Just wondering if anyone has used these decoys ,I just received mine in the mail and havent had a chance to use it. It seems tough ,but we will see.
http://www.youtube.com/watch?v=mhiu9SBBAO8


----------



## Brokengunz (Sep 3, 2011)

how long did it take to get it ? I ordered a decoy from them a month ago..........
still waiting >


----------



## Brad B (Apr 29, 2004)

Seems like a lot of stuff to keep up with and set up.


----------



## Terry A (Jul 1, 2003)

looks like a lot of work


----------



## shawninthesticks (Jun 13, 2010)

Field report- They where very quick to send order ,maybe 2 weeks tops (I ordered around the time I posted this thread).Since then I have used it apx.6 times,the supplied anchor cable does not work very well ,it holds solid but if you dont get it pushed in deep enough the decoy hits the cable in shallow water and will not dip deep enough to work properly,so I switched to an anchor which helped. 

The rubber feet that are shown on the you tube video are now styrafoam and are impossible to transport without bending and coming loose,the only way to keep them in place is to super glue them,if you decide to remove them after each use they will not stay in the previous holes used. 

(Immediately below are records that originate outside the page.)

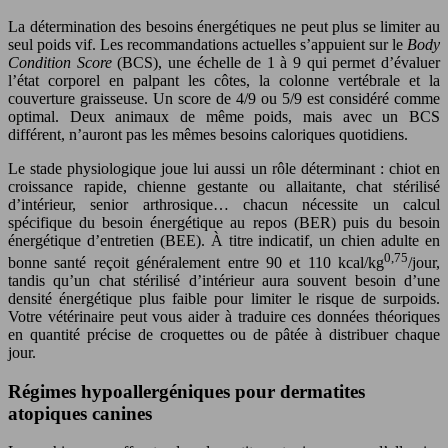
La détermination des besoins énergétiques ne peut plus se limiter au
seul poids vif. Les recommandations actuelles s’appuient sur le
Body
Condition Score
(BCS), une échelle de 1 à 9 qui permet d’évaluer
l’état corporel en palpant les côtes, la colonne vertébrale et la
couverture graisseuse. Un score de 4/9 ou 5/9 est considéré comme
optimal. Deux animaux de même poids, mais avec un BCS
différent, n’auront pas les mêmes besoins caloriques quotidiens.
Le stade physiologique joue lui aussi un rôle déterminant : chiot en
croissance rapide, chienne gestante ou allaitante, chat stérilisé
d’intérieur, senior arthrosique… chacun nécessite un calcul
spécifique du besoin énergétique au repos (BER) puis du besoin
énergétique d’entretien (BEE). À titre indicatif, un chien adulte en
0,75
bonne santé reçoit généralement entre 90 et 110 kcal/kg
/jour,
tandis qu’un chat stérilisé d’intérieur aura souvent besoin d’une
densité énergétique plus faible pour limiter le risque de surpoids.
Votre vétérinaire peut vous aider à traduire ces données théoriques
en quantité précise de croquettes ou de pâtée à distribuer chaque
jour.
Régimes hypoallergéniques pour dermatites
atopiques canines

When you do finally get these bugs worked out and are able to use it as described the balance weight that is attached to the breast area rubbs the body and QUICKLY creates large divots in the body and once the paint is wore of the foam begins to seperate.

I have emailed them several times addressing this issue with no success,as they where quick to return emails when I was looking to order and spend $$,but they have not returned 2 emails I ve sent questioning these problems especially the weight eating away the body.I see no possible way that this can not be a problem on every decoy .

My over opinion is that this product is extremely over priced ,and would not recommmend purchase.

I now use it as a bobber to pull my jerk rig back with regular decoys attached ( $65 bobber )


----------



## Brad B (Apr 29, 2004)

Thanks for the update. I wasn't al all impressed with the looks of it to begin with.


----------



## 2labs (Dec 10, 2003)

Thanks for the update Shawn, you save me some money as well.


----------